"I am sure of myself. The mongrels can manage a successful revolt. But with the information I can give you, you could put down that revolt. I can't say about the next revolt, or the one after that, or any of the revolts that will go on as long as there are men who have minds for figuring out reasons for revolting. If you try to force the information from me, I'll take the poison."
"Would you really do that?"
He nodded.
"We could go out there and get the information directly from the mongrels."
"From them, you would find out nothing. The mongrels don't know anything. Only the leaders know, the scientists, the secret underground. You would never find them. The revolt is latent in every man beyond these walls, in every man and woman and child. The leaders know how to bring out that latent desire to revolt, when the time comes. There will be adequate weapons, too. Like the ones those three ships were blasted with."
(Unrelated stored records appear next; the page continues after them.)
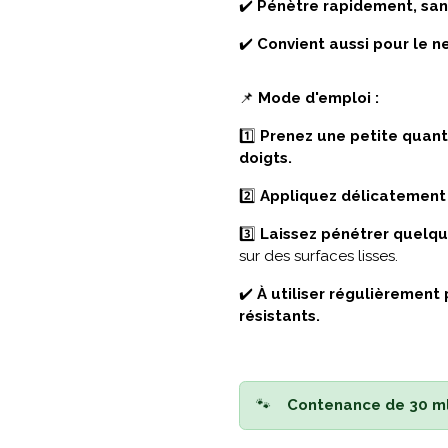
✔️
Pénètre rapidement, sans
✔️
Convient aussi pour le n
📌
Mode d'emploi :
1️⃣
Prenez une petite quant
doigts.
2️⃣
Appliquez délicatement 
3️⃣
Laissez pénétrer quelq
sur des surfaces lisses.
✔️
À utiliser régulièrement
résistants.
🐾
Contenance de 30 ml.​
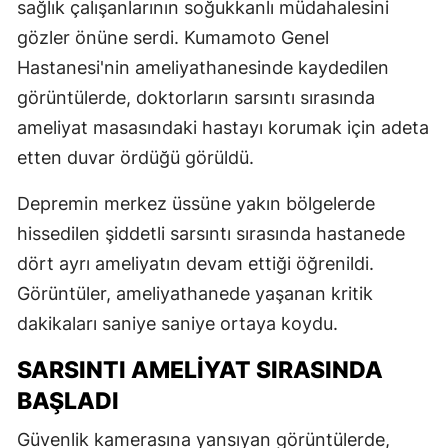
sağlık çalışanlarının soğukkanlı müdahalesini
gözler önüne serdi. Kumamoto Genel
Hastanesi'nin ameliyathanesinde kaydedilen
görüntülerde, doktorların sarsıntı sırasında
ameliyat masasındaki hastayı korumak için adeta
etten duvar ördüğü görüldü.
Depremin merkez üssüne yakın bölgelerde
hissedilen şiddetli sarsıntı sırasında hastanede
dört ayrı ameliyatın devam ettiği öğrenildi.
Görüntüler, ameliyathanede yaşanan kritik
dakikaları saniye saniye ortaya koydu.
SARSINTI AMELİYAT SIRASINDA
BAŞLADI
Güvenlik kamerasına yansıyan görüntülerde,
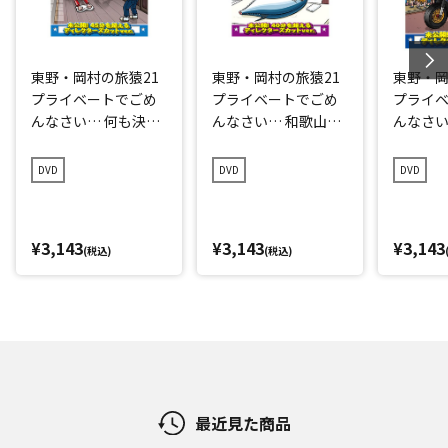
東野・岡村の旅猿21
東野・岡村の旅猿21
東野・岡
プライベートでごめ
プライベートでごめ
プライ
んなさい… 何も決め
んなさい… 和歌山県
んなさい
ずに愛媛県の旅 プレ
で岡村マグロ解体シ
点回帰の
ミアム完全版
ョーへの旅 プレミア
編 プレ
DVD
DVD
DVD
ム完全版
¥3,143
¥3,143
¥3,143
(税込)
(税込)
最近見た商品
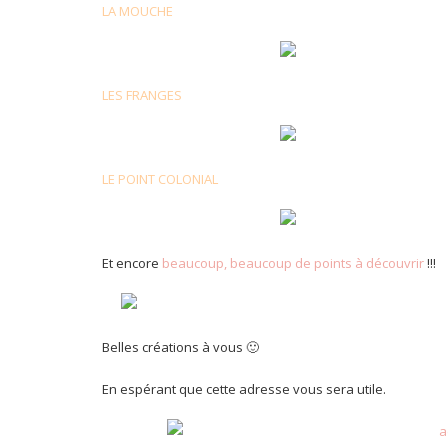
LA MOUCHE
LES FRANGES
LE POINT COLONIAL
Et encore
beaucoup, beaucoup de points à découvrir
!!!
Belles créations à vous 🙂
En espérant que cette adresse vous sera utile.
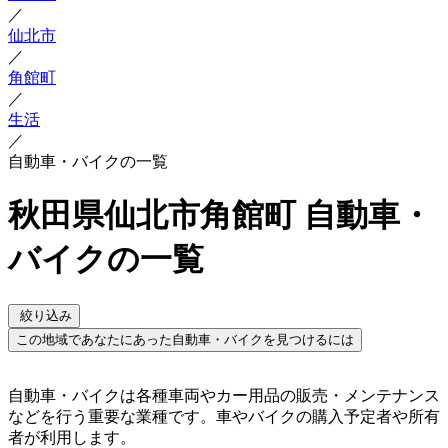
／
仙北市
／
角館町
／
生活
／
自動車・バイクの一覧
秋田県仙北市角館町 自動車・
バイクの一覧
絞り込み
この地域であなたにあった自動車・バイクを見つけるには
自動車・バイクは各種車両やカー用品の販売・メンテナンス
などを行う重要な業種です。車やバイクの購入予定者や所有
者が利用します。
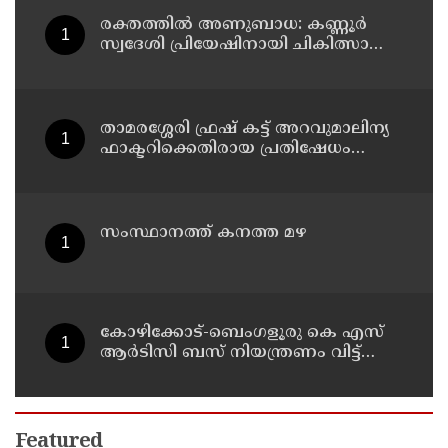
യാത്രക്കാർക്ക് പരിക്ക്
രക്തത്തിൽ അണുബാധ: കണ്ണൂർ
സ്വദേശി പ്രിയേഷിനായി ചികിത്സാ
സഹായം തേടുന്നു
താമരശ്ശേരി ഫ്രഷ് കട്ട് അറവുമാലിന്യ
ഫാക്ടറിക്കെതിരായ പ്രതിഷേധം
ഇന്നും തുടരും
സംസ്ഥാനത്ത് കനത്ത മഴ
കോഴിക്കോട്-ബെംഗളൂരു കെ എസ്
ആര്‍ടിസി ബസ് നിയന്ത്രണം വിട്ട്
തലകീഴായി മറിഞ്ഞു; ഡ്രൈവര്‍ക്കും
കണ്ടക്ടര്‍ക്കും ദാരുണാന്ത്യം
Featured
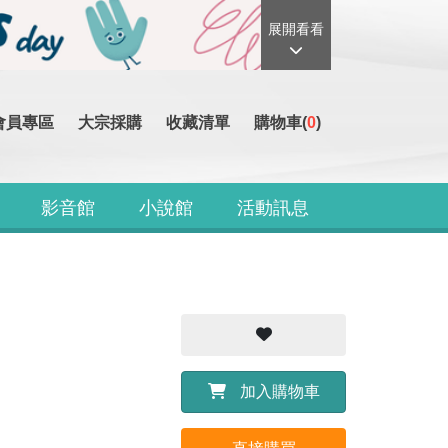
展開看看
會員專區
大宗採購
收藏清單
購物車(
0
)
影音館
小說館
活動訊息
加入購物車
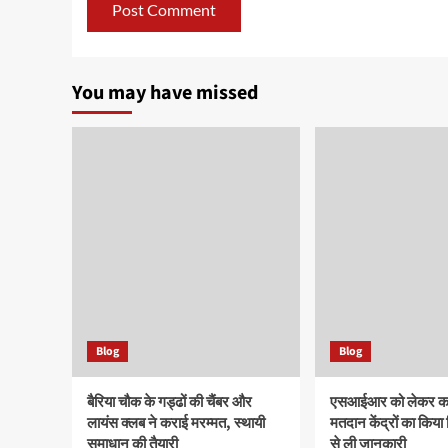
You may have missed
Blog
Blog
बैरिया चौक के गड्ढों की चैंबर और
एसआईआर को लेकर कांग
लायंस क्लब ने कराई मरम्मत, स्थायी
मतदान केंद्रों का किया
समाधान की तैयारी
से ली जानकारी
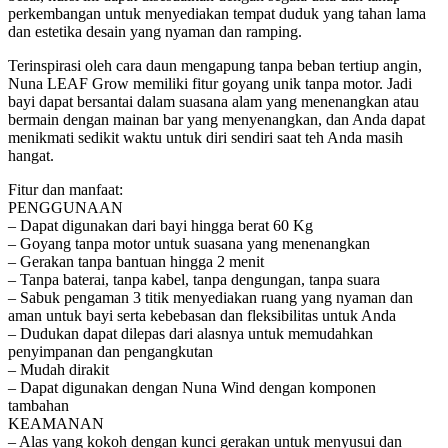
perkembangan untuk menyediakan tempat duduk yang tahan lama
dan estetika desain yang nyaman dan ramping.
Terinspirasi oleh cara daun mengapung tanpa beban tertiup angin,
Nuna LEAF Grow memiliki fitur goyang unik tanpa motor. Jadi
bayi dapat bersantai dalam suasana alam yang menenangkan atau
bermain dengan mainan bar yang menyenangkan, dan Anda dapat
menikmati sedikit waktu untuk diri sendiri saat teh Anda masih
hangat.
Fitur dan manfaat:
PENGGUNAAN
– Dapat digunakan dari bayi hingga berat 60 Kg
– Goyang tanpa motor untuk suasana yang menenangkan
– Gerakan tanpa bantuan hingga 2 menit
– Tanpa baterai, tanpa kabel, tanpa dengungan, tanpa suara
– Sabuk pengaman 3 titik menyediakan ruang yang nyaman dan
aman untuk bayi serta kebebasan dan fleksibilitas untuk Anda
– Dudukan dapat dilepas dari alasnya untuk memudahkan
penyimpanan dan pengangkutan
– Mudah dirakit
– Dapat digunakan dengan Nuna Wind dengan komponen
tambahan
KEAMANAN
– Alas yang kokoh dengan kunci gerakan untuk menyusui dan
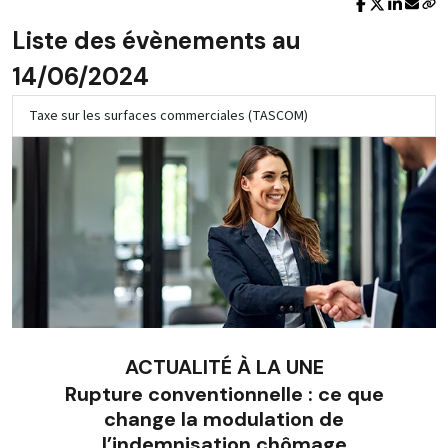
Liste des évènements au
14/06/2024
Taxe sur les surfaces commerciales (TASCOM)
ACTUALITÉ À LA UNE
Rupture conventionnelle : ce que
change la modulation de
l’indemnisation chômage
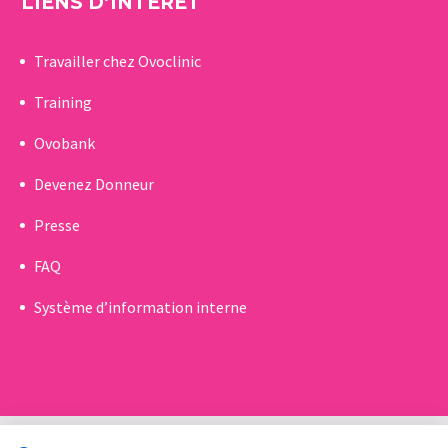
LIENS D’INTÉRÊT
Travailler chez Ovoclinic
Training
Ovobank
Devenez Donneur
Presse
FAQ
Système d’information interne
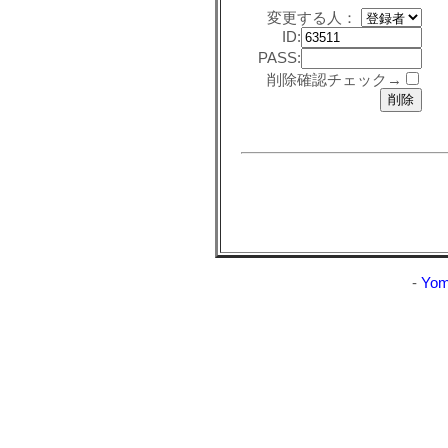
変更する人：
ID:
PASS:
削除確認チェック→
-
Yom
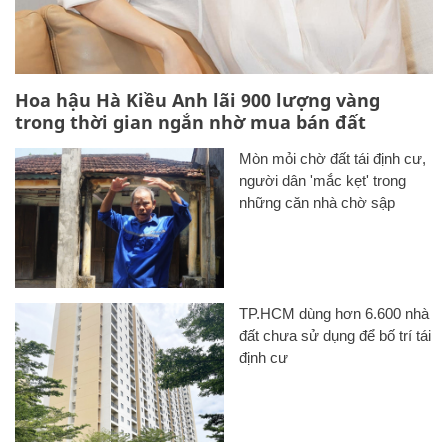
Hoa hậu Hà Kiều Anh lãi 900 lượng vàng
trong thời gian ngắn nhờ mua bán đất
Mòn mỏi chờ đất tái định cư,
người dân 'mắc kẹt' trong
những căn nhà chờ sập
TP.HCM dùng hơn 6.600 nhà
đất chưa sử dụng để bố trí tái
định cư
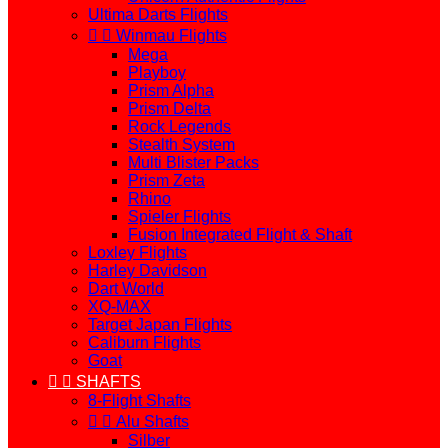
Ultima Darts Flights


Winmau Flights
Mega
Playboy
Prism Alpha
Prism Delta
Rock Legends
Stealth System
Multi Blister Packs
Prism Zeta
Rhino
Spieler Flights
Fusion Integrated Flight & Shaft
Loxley Flights
Harley Davidson
Dart World
XQ-MAX
Target Japan Flights
Caliburn Flights
Goat


SHAFTS
8-Flight Shafts


Alu Shafts
Silber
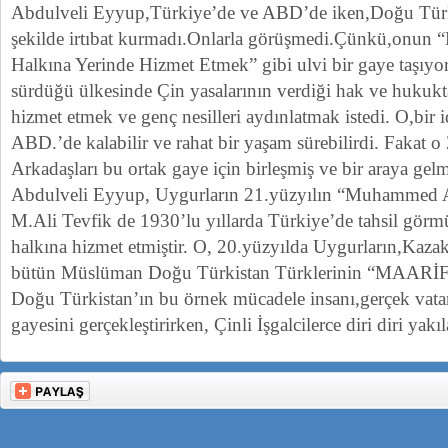
Abdulveli Eyyup,Türkiye’de ve ABD’de iken,Doğu Türkis
şekilde irtıbat kurmadı.Onlarla görüşmedi.Çünkü,onun 
Halkına Yerinde Hizmet Etmek” gibi ulvi bir gaye taşıyor
sürdüğü ülkesinde Çin yasalarının verdiği hak ve hukukt
hizmet etmek ve genç nesilleri aydınlatmak istedi. O,bir i
ABD.’de kalabilir ve rahat bir yaşam sürebilirdi. Fakat 
Arkadaşları bu ortak gaye için birleşmiş ve bir araya gelm
Abdulveli Eyyup, Uygurların 21.yüzyılın “Muhammed Al
M.Ali Tevfik de 1930’lu yıllarda Türkiye’de tahsil görm
halkına hizmet etmiştir. O, 20.yüzyılda Uygurların,Kazak
bütün Müslüman Doğu Türkistan Türklerinin “MAARİ
Doğu Türkistan’ın bu örnek mücadele insanı,gerçek vatan
gayesini gerçekleştirirken, Çinli İşgalcilerce diri diri yakıl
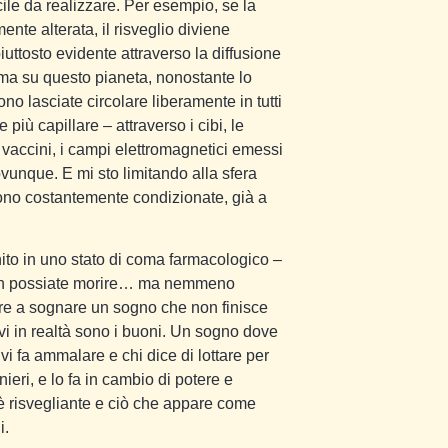
cile da realizzare. Per esempio, se la
nte alterata, il risveglio diviene
iuttosto evidente attraverso la diffusione
, ma su questo pianeta, nonostante lo
o lasciate circolare liberamente in tutti
più capillare – attraverso i cibi, le
i vaccini, i campi elettromagnetici emessi
vunque. E mi sto limitando alla sfera
ono costantemente condizionate, già a
ito in uno stato di coma farmacologico –
non possiate morire… ma nemmeno
re a sognare un sogno che non finisce
ivi in realtà sono i buoni. Un sogno dove
 vi fa ammalare e chi dice di lottare per
nieri, e lo fa in cambio di potere e
 risvegliante e ciò che appare come
i.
He touched her throat. He felt the stirring of the pulse. A flush rose to her cheeks. "Show me why you haven't grown old during this last hundred years, Rhone, as I have."
Her face was near his. He could see the trembling in her lips, the enigmatic brightness of her eyes. "You're attractive," she whispered. "And that's odd, that a mongrel could be attractive."
"There are differences among the mongrels," Danton said. He moved his hands down her arms. She shivered a little. "And maybe there's a need in you that makes me seem something I'm not."
"That may be, yes. Maybe it isn't so easy to live forever. We have all you would think anyone would want here. But there are so few of us. And the men—always the same, with faces the same and walks the same and—"
"Then you really are the same Rhone, the Oligarch of a century ago?"